Avec Monstre : L’Histoire d’Ed Gein, Ryan Murphy transforme le fait divers en miroir de nos terreurs collectives. Magnifique et éprouvant, un récit où la question du pardon plane comme une ombre.

Il fallait bien oser s’y aventurer ! Ryan Murphy, déjà à l’origine des deux premières saisons de cette série d’anthologie Monstres où il s’était intéressé à Jeffrey Dahmer puis aux frères Menendez, poursuit son exploration du mal ordinaire avec L’Histoire d’Ed Gein. Inspirés du tueur réel qui hanta l’Amérique rurale des années 1950, les 8 épisodes s’attaquent à l’un des visages les plus dérangeants du crime. Celui qui inspira Psychose de Hitchcock, Massacre à la tronçonneuse ou encore Le silence des agneaux, revient ici dans un récit qui n’a rien du simple divertissement. Un avertissement s’impose car certaines scènes sont d’une violence psychologique et visuelle éprouvante, et la série s’adresse clairement à un public averti.

Mais là où Murphy surprend, c’est qu’il s’éloigne du sensationnalisme pour creuser les profondeurs de la psyché humaine. Loin d’une fascination morbide, la série cherche à comprendre comment un être isolé, malmené par une éducation puritaine et une mère tyrannique, a pu sombrer dans la schizophrénie. Ed Gein alias « le boucher de Plainfield » n’est pas seulement un monstre. Il est le produit d’un enfermement moral, d’une culpabilité religieuse dévoyée, d’un amour maternel étouffant. Le récit se déroule comme une dissection de l’esprit, entre culpabilité, pulsion et solitude. La mise en scène, d’une précision glaciale, évite le piège du gore gratuit. Murphy filme les paysages enneigés du Wisconsin comme une métaphore du vide intérieur de son personnage. Les maisons, les objets, la poussière deviennent autant de symboles d’une mémoire saturée de peur et de honte. Le rythme, lent et hypnotique, installe une tension constante entre le réel et la démence, jusqu’à faire du spectateur un témoin impuissant de la désagrégation d’un homme.

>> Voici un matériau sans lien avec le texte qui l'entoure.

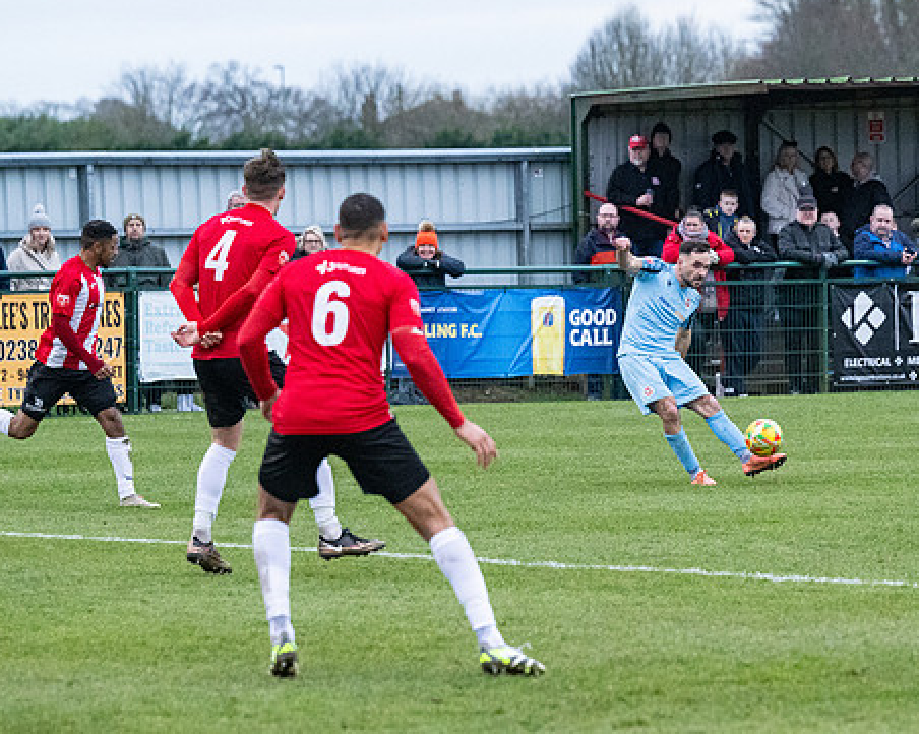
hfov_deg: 7.2
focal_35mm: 268
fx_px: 7285
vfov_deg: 5.8
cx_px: 717
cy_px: 297
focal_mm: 140
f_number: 4
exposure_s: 1/1250
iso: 4000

Le choix de ne pas juger trop vite, de ne pas expliquer entièrement, confère au récit une densité morale troublante. La série ne cherche pas à excuser Gein, mais à interroger ce que l’Amérique des années 1950 a pu engendrer indirectement de refoulé. On songe à ces sermons dominicaux qui parlent de salut en ignorant la souffrance réelle des âmes. Murphy, derrière le choc, signe une méditation sur la culpabilité religieuse, sur les dérives d’une foi privée de miséricorde. L’interprétation contribue à cette complexité. Le comédien principal, un saisissant Charlie Hunnam (Hooligans, The lost city of Z, Le Roi Arthur : La Légende d’Excalibur, The Gentlemen…) compose un Ed Gein presque enfantin, terrorisé par la voix de sa mère autant que par le monde extérieur. Face à lui, la figure maternelle, incarnée par Laurie Metcalf (Toy Story, Lady Bird, Roseanne, The Big Bang Theory) domine tout le récit, à la fois gardienne et geôlière, prophétesse du mal et incarnation du désespoir.

Leurs scènes à deux sont d’une intensité suffocante, où le langage religieux devient arme, et la tendresse, poison. Contrairement à Jeffrey Dahmer ou aux frères Menendez, Ed Gein n’est pas tant connu pour les assassinats qu’il a commis mais pour la violation d’une quinzaine de sépultures et pour ses crimes nécrophiles (preuve, s’il en faut, que la série n’a définitivement pas peur du sordide). Sur le plan moral, cette saison dépasse le fait divers. Elle interroge la création d’un monstre. La folie, la solitude, ou l’absence d’amour véritable… qu’est-ce qui en est à l’origine ? Et surtout, comment continuer à regarder l’humain dans ce qui n’en a plus l’apparence ? Si cette série fonctionnera pour les amateurs de frissons, elle est davantage une plongée dans les ténèbres de la conscience. Elle dérange parce qu’elle montre ce que chacun voudrait ignorer. Le mal n’est pas toujours spectaculaire, il peut naître dans la banalité d’une chambre close, dans le silence d’un cœur qui ne sait plus aimer.

Monstre : L’Histoire d’Ed Gein est certainement une expérience. Une descente dans les ténèbres où chacun, croyant ou non, est confronté à la question du mal et de la compassion. À voir avec précaution, mais aussi avec le courage de regarder en face ce que le mot “monstre” peut dire de nos sociétés, de notre monde.